Si repasamos nuestra dinámica de los últimos 200 años cabe destacar los rasgos históricos que han condicionado nuestros déficits de convivencia: las guerras carlistas, los golpes de estado, los vaivenes constitucionales, las carencias estructurales del Estado, las interferencias de sectores sociales que anteponían sus intereses a la consolidación de un proyecto de convivencia común, los desequilibrios del desarrollo económico, las carencias de un sistema educativo que superara el analfabetismo secular, la escasa dimensión internacional de un país introvertido en sí mismo, las carencias de la investigación científica, unas clases populares sin expectativas de mejoras, unas elites centradas en su propio beneficio, un movimiento obrero radicalizado, un sistema parlamentario con poca capacidad de integración, unas demandas territoriales que desembocaron en movimientos nacionalistas incompatibles con un Estado integral que asumiera las diversidades culturales y sociales.

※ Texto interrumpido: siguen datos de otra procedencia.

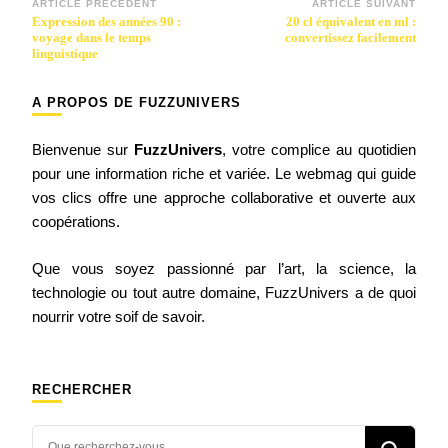
Navigation
ARTICLE PRÉCÉDENT
ARTICLE SUIVANT
Expression des années 90 :
20 cl équivalent en ml :
d’article
voyage dans le temps
convertissez facilement
linguistique
A PROPOS DE FUZZUNIVERS
Bienvenue sur
FuzzUnivers
, votre complice au quotidien
pour une information riche et variée. Le webmag qui guide
vos clics offre une approche collaborative et ouverte aux
coopérations.
Que vous soyez passionné par l’art, la science, la
technologie ou tout autre domaine, FuzzUnivers a de quoi
nourrir votre soif de savoir.
RECHERCHER
Vous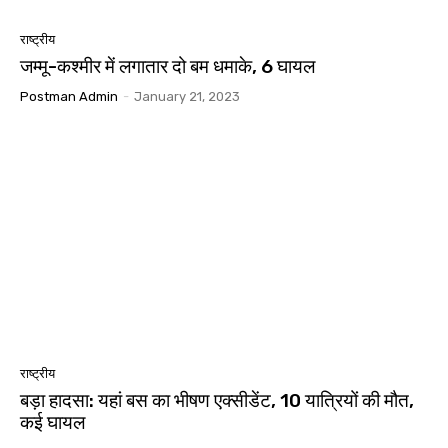
राष्ट्रीय
जम्मू-कश्मीर में लगातार दो बम धमाके, 6 घायल
Postman Admin
-
January 21, 2023
राष्ट्रीय
बड़ा हादसा: यहां बस का भीषण एक्सीडेंट, 10 यात्रियों की मौत,
कई घायल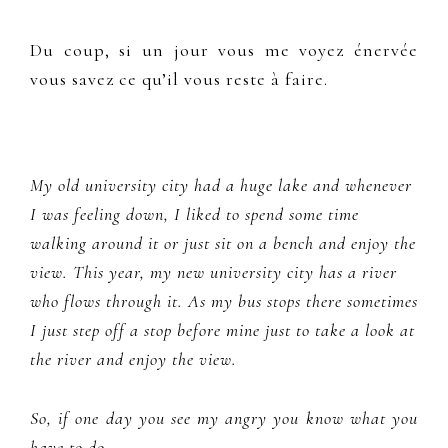
Du coup, si un jour vous me voyez énervée
vous savez ce qu’il vous reste à faire.
My old university city had a huge lake and whenever
I was feeling down, I liked to spend some time
walking around it or just sit on a bench and enjoy the
view. This year, my new university city has a river
who flows through it. As my bus stops there sometimes
I just step off a stop before mine just to take a look at
the river and enjoy the view.
So, if one day you see my angry you know what you
have to do.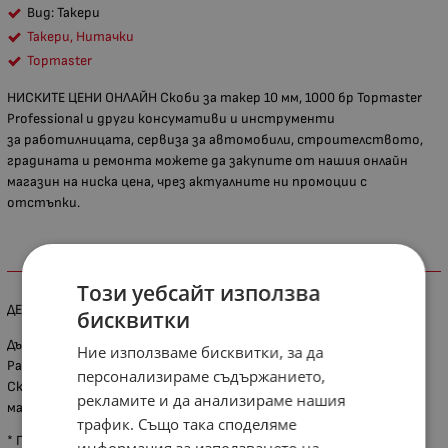
Вид: Такери
Такери, Нитачки
Topmaster
НИСКИТЕ ЦЕНИ ОНЛАЙН Скоби за такер 10 мм, 1000 бр Topmaster
Professional и други консумативи и инструменти
за работилницата, сервиза за автомобили, строителството,
градината и ремонта можете да закупите от нашия онлайн
магазин на ниска цена, чрез актуалните ни промоции с
отстъпки.
ИНФОРМАЦИЯ
Този уебсайт използва
ДЕТАЙЛИ ЗА ПРОДУКТА
бисквитки
Дължина 10 мм.
Ние използваме бисквитки, за да
Разфасовка 1000 броя.
персонализираме съдържанието,
Скобите са универсален размер, подходящ за всички такери с
рекламите и да анализираме нашия
марка Topmaster.
трафик. Също така споделяме
* При някои артикули са възможни разлики между показаната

El régimen político de la Restauración en 1876 no consiguió la estabilidad necesaria para integrar los nuevos movimientos sociales y acabó con unos partidos dinásticos, conservadores y liberales, divididos en múltiples facciones, incapaz de superar el caciquismo que suplantaba la representación real en las Cortes mientras que republicanos, socialistas y anarcosindicalistas, marginados, pugnaban por derrocar el sistema. Los propios políticos y analistas de la época eran conscientes de los déficits, pero existió una incompatibilidad entre el diagnóstico y la capacidad de reformarlo.
Entre 1917 y 1923 se sucedieron 12 gobiernos, tres de ellos denominados de concentración nacional con liberales, conservadores y Cambó, de la Lliga catalana. La Dictadura de Primo de Rivera y la II República no resolvieron la fragmentación social que acabó en una guerra civil y el triunfo del franquismo, con una duración de 38 años. Un largo periodo en que España, con dificultades y sufrimientos, se transformó económica y socialmente.

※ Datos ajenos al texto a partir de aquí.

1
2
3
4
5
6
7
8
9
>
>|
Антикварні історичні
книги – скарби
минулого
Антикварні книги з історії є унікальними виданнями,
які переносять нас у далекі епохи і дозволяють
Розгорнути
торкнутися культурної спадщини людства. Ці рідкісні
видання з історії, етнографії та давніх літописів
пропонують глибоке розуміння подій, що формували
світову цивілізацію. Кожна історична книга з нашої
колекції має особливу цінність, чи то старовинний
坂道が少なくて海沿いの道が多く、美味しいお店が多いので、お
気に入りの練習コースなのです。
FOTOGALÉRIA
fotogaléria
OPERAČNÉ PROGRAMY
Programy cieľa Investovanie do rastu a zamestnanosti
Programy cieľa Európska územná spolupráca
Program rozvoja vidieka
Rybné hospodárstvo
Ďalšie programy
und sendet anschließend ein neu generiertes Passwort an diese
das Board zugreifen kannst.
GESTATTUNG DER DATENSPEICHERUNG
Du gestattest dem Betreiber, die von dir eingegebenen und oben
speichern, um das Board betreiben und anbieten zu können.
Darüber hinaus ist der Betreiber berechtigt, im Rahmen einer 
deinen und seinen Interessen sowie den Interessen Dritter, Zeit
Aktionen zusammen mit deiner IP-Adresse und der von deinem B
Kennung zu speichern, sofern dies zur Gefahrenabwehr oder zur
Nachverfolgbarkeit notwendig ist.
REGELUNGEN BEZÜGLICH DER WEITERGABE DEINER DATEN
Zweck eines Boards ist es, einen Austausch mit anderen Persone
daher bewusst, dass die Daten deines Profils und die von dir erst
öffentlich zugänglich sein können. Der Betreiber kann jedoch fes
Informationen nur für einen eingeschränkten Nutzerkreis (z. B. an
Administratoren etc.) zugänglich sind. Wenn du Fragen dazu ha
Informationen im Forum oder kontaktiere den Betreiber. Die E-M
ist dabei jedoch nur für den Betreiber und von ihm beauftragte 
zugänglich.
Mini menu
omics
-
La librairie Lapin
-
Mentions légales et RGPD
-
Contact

La Transición, con sus aciertos y déficits, fue adaptando la sociedad española a los parámetros políticos y sociales de los países europeos desarrollados. Y desde entonces el sistema político integró a todo tipo de fuerzas y les dio la representación parlamentaria que libremente quisieron los españoles, con dos hegemónicas, el PSOE y el PP. Creó, además, un sistema territorial con una descentralización política con capacidad de evolucionar y corregirse.
Sin embargo, la explosión nacionalista se disparó de manera exacerbada. En un caso, utilizando la vía armada terrorista, como en el País Vasco. Y en otro, en Cataluña, estimulando un movimiento de masas con la pretensión de constituirse en Estado independiente. Si se ha alcanzado un nivel adecuado de derechos civiles, sociales, económicos y políticos, que han podido ser debatidos y encauzados según la fuerza parlamentaria dominante; si los niveles del Estado de Bienestar se han ido desarrollando aunque todavía queden asuntos sin resolver o acabar con las “trapacerías políticas”(Sosa/Fuertes) enquistadas, la dinámica de los últimos años, en cambio, han supuesto una incapacidad para abordar los temas de la organización del Estado, que se acentúan con una fragmentación política creciente, donde todo el mundo grita y nadie escucha.
Por ello, cabría intentar un gobierno de coalición PSOE-PP donde previamente, se estudiasen lo que es posible abordar, con la responsabilidad de un Consejo de ministros, con la consulta y atención a las otras fuerzas políticas.